Los latigazos caen sobre su espalda con un estrépito devastador, se hunden en su piel morena con una facilidad escalofriante, como si fuera mantequilla, y, cada vez que se produce ese contacto, la sangre vuela en una dirección inesperada, salpica por todas partes, convirtiendo la tarde calurosa en una cortina sanguinolenta.
Veinte, cincuenta o ciento veinte. La cifra depende del humor del verdugo y muy pocas veces de los actos de la víctima, quien se aferra a sobrevivir sin preguntarse por qué. Aunque en realidad la idea de la muerte siempre estuvo allí. Siempre.
El castigo se debe, esta vez, a una leve fuga. La mujer que aguanta la infamia de un hombre “civilizado” se ausentó poco más de quince minutos para pedir en la hacienda de un vecino el jabón que le era negado, y poder lavarse como lo haría cualquier ser humano de aquella época y de ésta.
Sin embargo, los motivos para descargar su furia y afirmar un deseo de dominación ignominiosa pueden extenderse a una infinidad de razones: una respuesta atravesada, una mirada malinterpretada, o una baja accidental –y humana– en el rendimiento de la recolección de algodón o de azúcar de caña. Cualquier asunto que revalide la superioridad de una raza sobre otra.
Las imágenes que brinda la película “12 años de esclavitud” del director Steve McQueen pueden parecer extraordinariamente escalofriantes. Horrendamente inconcebibles y, sin embargo, representan una fiel reconstrucción de unos tiempos en los que la esclavitud marcaba la relación diaria entre blancos y negros.
El amo receloso y vanidoso, siempre blanco –porque así lo quería el pensamiento moral y religioso de la época–, hacía lo que quería con sus esclavos.
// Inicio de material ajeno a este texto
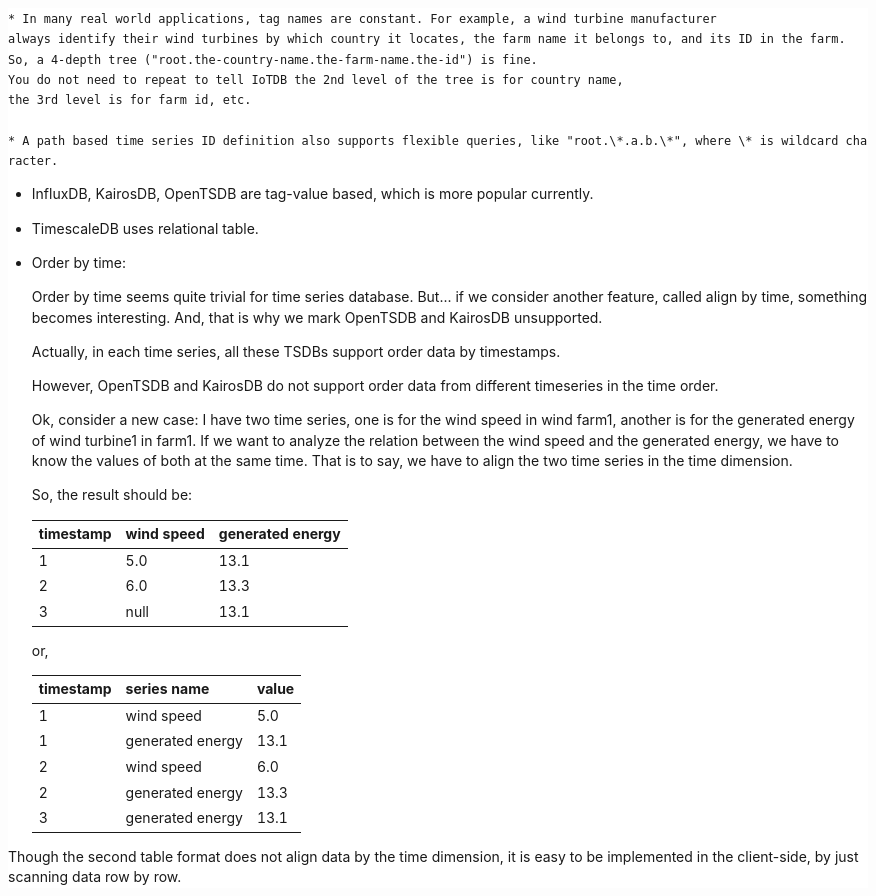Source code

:     * In many real world applications, tag names are constant. For example, a wind turbine manufacturer
    always identify their wind turbines by which country it locates, the farm name it belongs to, and its ID in the farm.
    So, a 4-depth tree ("root.the-country-name.the-farm-name.the-id") is fine. 
    You do not need to repeat to tell IoTDB the 2nd level of the tree is for country name, 
    the 3rd level is for farm id, etc.
    
    * A path based time series ID definition also supports flexible queries, like "root.\*.a.b.\*", where \* is wildcard character.
  
  * InfluxDB, KairosDB, OpenTSDB are tag-value based, which is more popular currently.
  
  * TimescaleDB uses relational table.   

* Order by time:
  
  Order by time seems quite trivial for time series database. But... if we consider another feature, called align by time,
  something becomes interesting.  And, that is why we mark OpenTSDB and KairosDB unsupported.
  
  Actually, in each time series, all these TSDBs support order data by timestamps.
  
  However, OpenTSDB and KairosDB do not support order data from different timeseries in the time order.
  
  Ok, consider a new case: I have two time series, one is for the wind speed in wind farm1, 
  another is for the generated energy of wind turbine1 in farm1. If we want to analyze the relation between the 
  wind speed and the generated energy, we have to know the values of both at the same time.
  That is to say, we have to align the two time series in the time dimension.
  
  So, the result should be:
  
  | timestamp |  wind speed | generated energy |
  |-----------|-------------|------------------|
  |    1      |     5.0     |         13.1     |
  |    2      |     6.0     |         13.3     |
  |    3      |     null    |         13.1     |
  
  or,
  
  | timestamp |     series name   |    value   |
  |-----------|-------------------|------------|
  |    1      |       wind speed  |    5.0     |
  |    1      | generated energy  |    13.1    |
  |    2      |       wind speed  |    6.0     |
  |    2      | generated energy  |    13.3    |
  |    3      | generated energy  |    13.1    |

 Though the second table format does not align data by the time dimension, it is easy to be implemented in the client-side,
 by just scanning data row by row.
Ellos le pertenecían, como si fueran meros objetos –un lápiz, un vulgar juguete o una camiseta–, y eso daba pie a situaciones absurdas e intolerables, crímenes que superaban la lógica de todo pensamiento.
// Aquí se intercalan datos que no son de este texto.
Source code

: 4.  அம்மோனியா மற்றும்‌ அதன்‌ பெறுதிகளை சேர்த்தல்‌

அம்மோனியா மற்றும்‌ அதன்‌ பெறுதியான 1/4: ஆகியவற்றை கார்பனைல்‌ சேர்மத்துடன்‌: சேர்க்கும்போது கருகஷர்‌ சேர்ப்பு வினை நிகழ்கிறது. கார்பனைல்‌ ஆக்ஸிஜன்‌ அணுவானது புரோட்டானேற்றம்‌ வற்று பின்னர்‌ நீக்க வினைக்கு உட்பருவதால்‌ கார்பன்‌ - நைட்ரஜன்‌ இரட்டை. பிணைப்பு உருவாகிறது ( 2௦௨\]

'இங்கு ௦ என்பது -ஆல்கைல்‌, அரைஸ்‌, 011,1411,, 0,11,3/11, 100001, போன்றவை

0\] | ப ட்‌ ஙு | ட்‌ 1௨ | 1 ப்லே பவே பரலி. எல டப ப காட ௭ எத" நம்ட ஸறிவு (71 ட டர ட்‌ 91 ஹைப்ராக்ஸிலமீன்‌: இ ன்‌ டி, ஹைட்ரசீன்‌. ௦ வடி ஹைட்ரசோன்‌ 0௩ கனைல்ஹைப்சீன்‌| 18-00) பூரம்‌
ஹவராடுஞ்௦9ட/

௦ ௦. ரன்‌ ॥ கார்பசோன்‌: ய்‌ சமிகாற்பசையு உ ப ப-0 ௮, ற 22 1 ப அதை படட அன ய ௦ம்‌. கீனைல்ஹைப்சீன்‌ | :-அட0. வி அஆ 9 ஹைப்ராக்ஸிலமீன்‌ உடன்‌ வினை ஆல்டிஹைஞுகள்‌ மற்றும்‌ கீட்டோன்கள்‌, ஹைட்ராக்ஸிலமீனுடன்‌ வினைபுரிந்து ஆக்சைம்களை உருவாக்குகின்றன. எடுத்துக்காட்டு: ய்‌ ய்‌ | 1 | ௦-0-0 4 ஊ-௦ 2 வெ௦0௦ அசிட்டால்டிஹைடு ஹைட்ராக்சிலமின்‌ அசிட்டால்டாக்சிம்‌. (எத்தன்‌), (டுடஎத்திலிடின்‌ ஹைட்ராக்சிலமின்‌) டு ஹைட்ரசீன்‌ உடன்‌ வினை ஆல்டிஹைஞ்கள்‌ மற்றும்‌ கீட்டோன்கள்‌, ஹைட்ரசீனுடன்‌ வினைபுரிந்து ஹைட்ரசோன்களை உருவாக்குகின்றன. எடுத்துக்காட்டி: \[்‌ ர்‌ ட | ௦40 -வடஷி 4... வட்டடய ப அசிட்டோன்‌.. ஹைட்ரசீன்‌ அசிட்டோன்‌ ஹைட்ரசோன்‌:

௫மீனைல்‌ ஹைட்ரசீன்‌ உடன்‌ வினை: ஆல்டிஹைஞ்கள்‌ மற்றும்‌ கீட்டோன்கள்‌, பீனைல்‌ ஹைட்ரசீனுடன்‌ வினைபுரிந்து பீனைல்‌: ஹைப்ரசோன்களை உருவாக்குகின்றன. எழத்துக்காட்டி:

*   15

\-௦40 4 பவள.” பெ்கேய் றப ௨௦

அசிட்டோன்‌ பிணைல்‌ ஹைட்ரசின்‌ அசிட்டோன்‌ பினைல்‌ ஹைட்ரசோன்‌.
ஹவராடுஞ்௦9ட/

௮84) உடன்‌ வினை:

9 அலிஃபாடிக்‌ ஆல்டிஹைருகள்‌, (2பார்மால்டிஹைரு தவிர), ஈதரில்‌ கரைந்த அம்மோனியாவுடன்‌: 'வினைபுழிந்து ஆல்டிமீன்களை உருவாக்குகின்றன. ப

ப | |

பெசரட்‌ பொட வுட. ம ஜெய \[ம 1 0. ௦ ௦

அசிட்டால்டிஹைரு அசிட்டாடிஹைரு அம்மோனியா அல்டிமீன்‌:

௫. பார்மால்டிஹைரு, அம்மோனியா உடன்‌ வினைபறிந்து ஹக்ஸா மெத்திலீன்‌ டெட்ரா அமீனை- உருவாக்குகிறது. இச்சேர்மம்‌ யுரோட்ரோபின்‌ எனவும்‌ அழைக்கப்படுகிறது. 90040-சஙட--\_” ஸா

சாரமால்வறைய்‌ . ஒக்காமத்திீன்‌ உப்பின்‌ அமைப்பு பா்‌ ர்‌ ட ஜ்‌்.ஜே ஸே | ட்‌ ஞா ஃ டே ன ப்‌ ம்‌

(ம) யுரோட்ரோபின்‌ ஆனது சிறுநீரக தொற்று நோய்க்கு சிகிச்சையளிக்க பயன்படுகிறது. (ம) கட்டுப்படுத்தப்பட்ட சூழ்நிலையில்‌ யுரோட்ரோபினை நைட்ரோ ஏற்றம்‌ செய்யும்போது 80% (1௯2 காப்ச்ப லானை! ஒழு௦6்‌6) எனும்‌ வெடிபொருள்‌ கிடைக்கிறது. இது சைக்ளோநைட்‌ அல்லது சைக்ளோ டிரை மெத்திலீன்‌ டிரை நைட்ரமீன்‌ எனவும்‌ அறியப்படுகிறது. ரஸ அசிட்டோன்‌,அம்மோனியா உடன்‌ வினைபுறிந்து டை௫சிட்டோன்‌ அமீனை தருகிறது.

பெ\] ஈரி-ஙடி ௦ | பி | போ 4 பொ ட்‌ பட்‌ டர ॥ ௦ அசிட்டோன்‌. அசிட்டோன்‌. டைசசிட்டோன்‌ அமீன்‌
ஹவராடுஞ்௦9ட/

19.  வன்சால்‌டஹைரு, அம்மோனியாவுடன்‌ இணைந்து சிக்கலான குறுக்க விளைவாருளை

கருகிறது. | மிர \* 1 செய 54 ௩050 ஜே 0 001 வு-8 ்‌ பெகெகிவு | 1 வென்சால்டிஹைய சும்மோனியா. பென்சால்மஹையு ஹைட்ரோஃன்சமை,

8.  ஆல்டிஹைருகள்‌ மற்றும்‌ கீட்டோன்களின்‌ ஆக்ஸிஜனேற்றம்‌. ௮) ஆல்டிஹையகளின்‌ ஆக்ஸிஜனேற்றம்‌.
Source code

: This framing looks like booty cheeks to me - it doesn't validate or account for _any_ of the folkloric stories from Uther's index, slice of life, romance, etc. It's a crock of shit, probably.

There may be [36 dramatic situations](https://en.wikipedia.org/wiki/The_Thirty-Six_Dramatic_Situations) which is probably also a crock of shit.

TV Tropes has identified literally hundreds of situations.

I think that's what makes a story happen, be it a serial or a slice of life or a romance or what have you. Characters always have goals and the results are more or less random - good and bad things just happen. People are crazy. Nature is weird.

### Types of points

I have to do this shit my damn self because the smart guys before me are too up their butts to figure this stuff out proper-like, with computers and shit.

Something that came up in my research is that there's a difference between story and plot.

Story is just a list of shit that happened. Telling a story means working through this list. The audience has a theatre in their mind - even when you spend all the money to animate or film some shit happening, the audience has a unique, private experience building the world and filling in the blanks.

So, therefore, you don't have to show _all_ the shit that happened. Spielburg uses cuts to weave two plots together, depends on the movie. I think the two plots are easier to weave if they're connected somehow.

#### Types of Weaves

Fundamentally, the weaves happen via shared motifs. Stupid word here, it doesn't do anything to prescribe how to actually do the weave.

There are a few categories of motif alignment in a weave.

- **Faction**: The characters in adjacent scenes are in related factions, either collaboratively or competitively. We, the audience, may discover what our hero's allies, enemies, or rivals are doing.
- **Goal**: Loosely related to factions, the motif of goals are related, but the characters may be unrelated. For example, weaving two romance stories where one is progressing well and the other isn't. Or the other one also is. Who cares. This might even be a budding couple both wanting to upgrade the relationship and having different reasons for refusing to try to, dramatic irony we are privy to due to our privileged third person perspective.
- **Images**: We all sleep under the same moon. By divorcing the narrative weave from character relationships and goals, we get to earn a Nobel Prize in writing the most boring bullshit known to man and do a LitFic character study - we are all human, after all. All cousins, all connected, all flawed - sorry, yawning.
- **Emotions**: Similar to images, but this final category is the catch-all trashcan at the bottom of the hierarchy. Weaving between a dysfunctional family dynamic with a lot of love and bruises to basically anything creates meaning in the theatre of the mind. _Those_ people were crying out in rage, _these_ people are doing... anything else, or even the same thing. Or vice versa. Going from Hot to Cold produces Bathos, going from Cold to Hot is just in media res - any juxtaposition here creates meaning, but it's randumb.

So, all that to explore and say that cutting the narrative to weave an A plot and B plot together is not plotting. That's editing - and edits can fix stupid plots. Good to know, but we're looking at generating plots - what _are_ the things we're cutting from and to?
Violada hasta la saciedad, y deseando la muerte como redención, la esclava que aquí nos ocupa era la favorita del amo. Una hermosa morena de una mirada perdida, como el destino de un pueblo llegado de África. Y ese amo que engañaba a su esposa de la alta sociedad, blanca como él, amaba también a su esclava, pero como parte de un juego sucio que le permitía verter toda su frustración en ella, todo su odio, y ella lo recibía sin mediar palabras, las piernas abiertas, mirándolo con una cara siempre solícita y complaciente.
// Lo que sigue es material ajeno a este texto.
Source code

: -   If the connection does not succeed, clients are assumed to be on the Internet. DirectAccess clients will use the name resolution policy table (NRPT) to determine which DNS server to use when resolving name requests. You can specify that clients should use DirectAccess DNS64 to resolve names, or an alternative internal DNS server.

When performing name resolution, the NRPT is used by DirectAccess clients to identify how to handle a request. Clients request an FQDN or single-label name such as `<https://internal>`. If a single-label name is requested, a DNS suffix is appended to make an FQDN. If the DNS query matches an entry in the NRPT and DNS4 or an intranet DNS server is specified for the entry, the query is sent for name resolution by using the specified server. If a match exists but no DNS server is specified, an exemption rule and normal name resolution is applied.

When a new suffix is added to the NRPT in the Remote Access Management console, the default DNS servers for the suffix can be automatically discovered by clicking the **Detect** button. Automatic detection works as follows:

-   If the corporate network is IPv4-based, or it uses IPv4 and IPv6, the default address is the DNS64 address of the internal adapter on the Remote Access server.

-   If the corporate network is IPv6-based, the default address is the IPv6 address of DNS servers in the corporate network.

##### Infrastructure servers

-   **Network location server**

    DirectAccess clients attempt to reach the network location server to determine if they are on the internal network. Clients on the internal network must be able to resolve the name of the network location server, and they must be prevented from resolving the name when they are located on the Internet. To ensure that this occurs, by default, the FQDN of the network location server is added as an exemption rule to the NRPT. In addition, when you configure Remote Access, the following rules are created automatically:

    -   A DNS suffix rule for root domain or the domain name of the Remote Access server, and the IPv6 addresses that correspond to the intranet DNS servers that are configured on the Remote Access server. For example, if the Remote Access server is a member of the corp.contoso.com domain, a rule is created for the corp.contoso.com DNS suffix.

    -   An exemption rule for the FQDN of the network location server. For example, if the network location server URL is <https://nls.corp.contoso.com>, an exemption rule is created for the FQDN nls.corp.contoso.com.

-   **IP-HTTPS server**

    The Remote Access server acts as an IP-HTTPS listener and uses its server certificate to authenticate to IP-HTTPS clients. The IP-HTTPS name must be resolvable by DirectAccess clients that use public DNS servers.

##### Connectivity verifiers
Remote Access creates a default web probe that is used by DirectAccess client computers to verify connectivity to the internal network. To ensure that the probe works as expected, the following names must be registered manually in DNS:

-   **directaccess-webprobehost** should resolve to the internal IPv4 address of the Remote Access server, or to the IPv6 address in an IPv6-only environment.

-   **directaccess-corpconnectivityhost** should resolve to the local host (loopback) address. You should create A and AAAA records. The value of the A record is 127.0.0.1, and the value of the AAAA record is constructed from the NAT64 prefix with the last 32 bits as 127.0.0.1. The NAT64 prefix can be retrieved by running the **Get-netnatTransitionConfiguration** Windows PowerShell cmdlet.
Con este amargo y realista retrato de la esclavitud, resurge el aborrecimiento más inaceptable: el de un régimen que permite y se organiza para legitimar –e imponer– la inferioridad y el sufrimiento de unos seres humanos, recordándonos así los peores extravíos del siglo XX, pero en este caso los esclavos no tuvieron que llevar una estrella pegada a la chaqueta: su piel era garante del desprecio y de un castigo humillante.
Incluso la Biblia, ese libro sagrado que ofrece un camino al entendimiento y a la misericordia, fue usado para justificar el trato deshonroso aplicado durante más de tres siglos al pueblo africano desde el norte canadiense hasta el extremo sur de Argentina. Resulta difícil olvidar las palabras del capataz de una plantación que en plena charla introductoria expone los argumentos que le ayudan a asentar su poder: “El esclavo que no escuche a su amo recibirá muchos azotes. ¡Lo dice la biblia!”.
Así nació América. En medio de una codiciosa conquista y una destructora esclavitud que arrancó más de 10 millones de almas a un continente que todavía trata de reponerse de ese atropello. Y como tan bien lo ilustra la película de Steve McQueen, pocas personas se interpusieron para que ese crimen organizado cesara.
Hoy los tiempos de la esclavitud parecen lejanos. Pero, ¿Cuánto queda de esa pesadilla que hizo temblar a un pueblo entero? ¿Y cómo se repone una comunidad expuesta a tanto odio? Esas son las preguntas que surgen de un nacimiento que bien podría parecer un aborto.